The objective is to provide end-users with cellular services in an intended area, such as a large enterprise. Therefore, a group of 𝑁 femtocells are deployed without careful cell planning to jointly achieve this requirement. The coverage area of a FB is the region where its downlink transmitted pilot signal is the strongest signal received by mobile terminals and its value is greater than a predefined threshold𝜀. Therefore, the number of terminals connected to a certain FB depends on the received pilot power received from that FB. In the presented optimization, the role of the OAM is to adjust the pilot power and thus the coverage of the femtocells in order to fulfill the following objectives.(i)Minimize the coverage overlaps between neighboring femtocells. The objective is to reduce the interference levels caused by adjacent femtocells as much as possible. In addition, minimize pilot pollution level.(ii)Minimize the coverage gaps within the specified area where femtocells are to be deployed. By doing this, the total coverage area is maximized and more traffic is offloaded from the outdoor macrocell. Moreover, the amount of signaling due to the femto-macro or macro-femto handovers is substantially reduced.(iii)Balance the load handled amongst all femtocells in the covered area. The aim here is to abstain overloading or underutilization which affect the call dropping/blocking probability.
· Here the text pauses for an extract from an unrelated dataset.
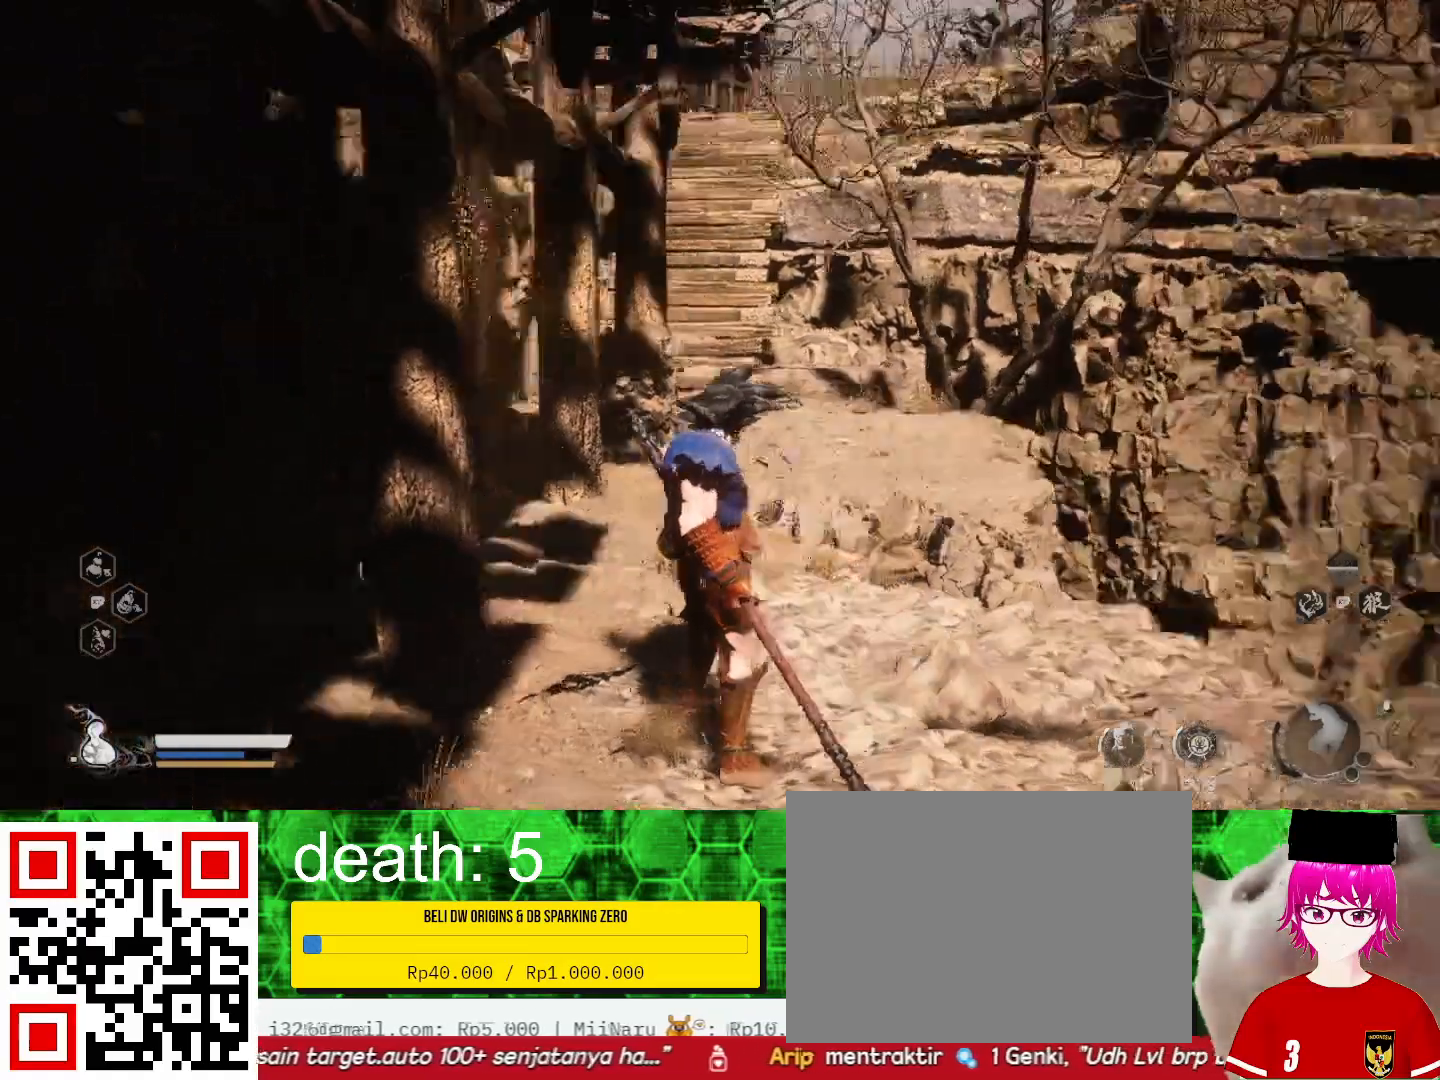
{"buttons": [], "left_stick": "center", "right_stick": "center", "events": [[233, "right_stick", "center"]]}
Depending on the operator’s requirements, weighting factors are introduced in order to emphasize on different objectives as some of them conflict with each other. For example, minimizing the overlaps would subsequently increase the coverage, which may cause some of the femtocells to be underutilized.

4. GA Optimization Model for Femtocell Pilot Power Adjustment

The purpose of formulating the optimization problem is to find the optimal or near-optimal downlink pilot power configuration of 𝑁 deployed femtocells to fulfill the three previously presented requirements. Since multiple solutions (i.e., multiple CPICH configurations) can be considered as candidate solutions to this particular problem, GA has the potential advantage as a multipoint search engine for optimization problems with multiple objectives. The number of possible CPICH configurations is massive, and this number grows as the number of femtocells in the network increases. As a result, it would be almost impossible to find an optimum solution within a reasonable amount of computing time without employing any optimization techniques, specifically when having to deal with several variables and constraints. In order to perform such optimization, the radio propagation characteristics of a given area need to be included in the objective function. Another issue in the design is the existence of conflicting objectives. For example, increasing the CPICH of a FB would increase the coverage, but doing so might also increase the load that the FB is handling, and eventually cause an increase in the overlaps with neighboring FBSs. This kind of problem does not have a closed form solution and therefore, is a nonconvex optimization problem with numerous local optima. Moreover, it can be shown that it is an NP-hard and could not be solved in polynomial time. The only way to find a global optimal solution is through a computationally intensive, exhaustive analysis, in which all possible inputs are tested. However, it can only be achievable for a very small number of femtocells. Therefore, a heuristic technique is applied to solve such a problem. Heuristics represent a family of approximate optimization techniques that have gained a lot of popularity over the years. They are considered to be the most promising and successful techniques. Moreover, they provide acceptable solutions in a reasonable time for solving hard and complex problems in science and engineering [30]. One of the most well-known and commonly used heuristics is GA. GA belongs to the evolutionary algorithm family that mimics the process of natural evolution. This algorithm has several advantages over other optimization techniques including parallelism, robustness to dynamic changes, and can be hybridized with other methods.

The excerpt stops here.